The proposed dam would cover 800 acres and hold 82,000 acre feet of water. Some of the water would be captured from Del Puerto creek but other supplies, up to 40,000 acre feet, would be diverted from the Delta-Mendota Canal from the Exchange Contractors’ federal allocation, according to court documents.

It was that canal diversion that caused concern among contractors on the Friant Division of the Central Valley Project.

The Friant group asserted that the dam could allow Exchange Contractors to hold on to water in flush years and still demand a full allocation from the federal Bureau of Reclamation in dry years, which could affect their supplies.

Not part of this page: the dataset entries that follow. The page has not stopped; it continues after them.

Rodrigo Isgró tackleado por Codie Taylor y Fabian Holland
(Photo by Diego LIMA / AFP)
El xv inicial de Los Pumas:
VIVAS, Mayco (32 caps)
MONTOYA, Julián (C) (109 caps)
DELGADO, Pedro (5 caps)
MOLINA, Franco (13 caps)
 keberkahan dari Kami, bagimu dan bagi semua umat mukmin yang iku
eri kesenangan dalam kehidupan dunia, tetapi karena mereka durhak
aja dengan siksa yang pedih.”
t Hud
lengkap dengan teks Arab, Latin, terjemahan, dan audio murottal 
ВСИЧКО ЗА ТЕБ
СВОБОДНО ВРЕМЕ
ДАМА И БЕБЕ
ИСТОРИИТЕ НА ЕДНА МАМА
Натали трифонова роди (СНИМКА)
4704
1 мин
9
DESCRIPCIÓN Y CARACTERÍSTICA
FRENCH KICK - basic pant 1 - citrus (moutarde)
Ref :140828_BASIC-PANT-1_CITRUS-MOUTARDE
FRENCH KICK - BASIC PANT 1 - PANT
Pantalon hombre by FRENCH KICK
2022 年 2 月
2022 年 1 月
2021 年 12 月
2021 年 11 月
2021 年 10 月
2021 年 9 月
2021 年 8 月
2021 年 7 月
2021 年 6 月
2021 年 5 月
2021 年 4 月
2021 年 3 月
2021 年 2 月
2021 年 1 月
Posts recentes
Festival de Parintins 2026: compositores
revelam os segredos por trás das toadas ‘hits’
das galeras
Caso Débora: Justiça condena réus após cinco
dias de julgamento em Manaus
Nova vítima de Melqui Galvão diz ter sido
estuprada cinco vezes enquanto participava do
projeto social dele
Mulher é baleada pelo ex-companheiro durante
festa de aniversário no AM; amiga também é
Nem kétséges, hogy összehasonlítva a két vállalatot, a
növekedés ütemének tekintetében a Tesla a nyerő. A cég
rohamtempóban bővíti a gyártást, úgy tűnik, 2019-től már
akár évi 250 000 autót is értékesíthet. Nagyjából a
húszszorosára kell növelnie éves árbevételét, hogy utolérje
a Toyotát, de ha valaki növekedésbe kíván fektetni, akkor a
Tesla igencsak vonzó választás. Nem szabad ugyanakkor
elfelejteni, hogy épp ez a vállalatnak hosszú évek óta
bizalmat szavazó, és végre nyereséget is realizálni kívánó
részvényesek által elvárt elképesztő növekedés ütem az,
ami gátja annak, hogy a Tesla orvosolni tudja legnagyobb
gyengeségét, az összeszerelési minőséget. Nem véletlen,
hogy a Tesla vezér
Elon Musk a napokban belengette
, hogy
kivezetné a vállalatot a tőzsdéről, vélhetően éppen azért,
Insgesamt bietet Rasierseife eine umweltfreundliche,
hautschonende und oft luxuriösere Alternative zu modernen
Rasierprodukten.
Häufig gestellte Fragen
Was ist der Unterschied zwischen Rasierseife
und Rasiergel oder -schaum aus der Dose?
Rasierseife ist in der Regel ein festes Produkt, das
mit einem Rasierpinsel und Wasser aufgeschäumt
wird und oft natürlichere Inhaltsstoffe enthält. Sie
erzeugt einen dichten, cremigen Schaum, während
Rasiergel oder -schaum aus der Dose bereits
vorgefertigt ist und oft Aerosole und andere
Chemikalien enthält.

The judge ruled there was no evidence that the Exchange Contractors had, essentially, hoarded water to Friant’s detriment.

That lack of evidence, the judge wrote in his Nov. 3 ruling, “…is fatal to Friant’s factual contention.”

The often fraught relationship between the Exchange Contractors and Friant Division contractors goes back to the formation of the Central Valley Project in the 1930s.

The Federal Government built the Friant Dam to create Millerton Lake on the San Joaquin River near Fresno in order to bring that water to farms and towns all the way south to Arvin. But there were already farmers along the western portion of the San Joaquin River using that water. 

So, the feds contracted with those water users promising to provide them water from the Sacramento-San Joaquin Delta through the Delta-Mendota Canal in “exchange” for their river water. 

That contract has resulted in the delivery of about 840,000 acre feet in normal years and 650,000 acre feet in dry years to the Exchange Contractors, a group of four agricultural water districts that stretch from Mendota in western Fresno County north to near the City of Patterson. 

Exchange Contractor districts

 

It’s the dry year allocations that can, and have, had a major impact on supplies to Friant contractors. 

In fact, this year, Friant contractors received only 20% of their allocated water partly because the Bureau of Reclamation had to dip into Friant supplies held in Millerton to fulfill its obligation to the Exchange Contractors.

During the extreme drought of 2014 and 2015, Friant contractors received 0% of their allocation so the feds could supply the Exchange Contractors, who then sold some water back to Friant.

The federal contract with the Exchange Contractors is open for renegotiation this year and there have been calls from environmental groups as well as the Los Angeles Times editorial board for the feds to strike a more even deal. 

In a letter to the Bureau of Reclamation, the Natural Resources Defense Council claims the contract has been so lopsided on behalf of the Exchange Contractors, that those districts have actually received more water than they would have if the San Joaquin River had never been dammed.

Exchange Contractors would have to agree to any proposed changes in the contract.

At the Nov. 4 Exchange Contractor meeting, directors referenced an earlier statement in which they said they were “in conversation” with the Bureau of Reclamation, but that they would not agree to change the contract.

Directors said they would seek other solutions.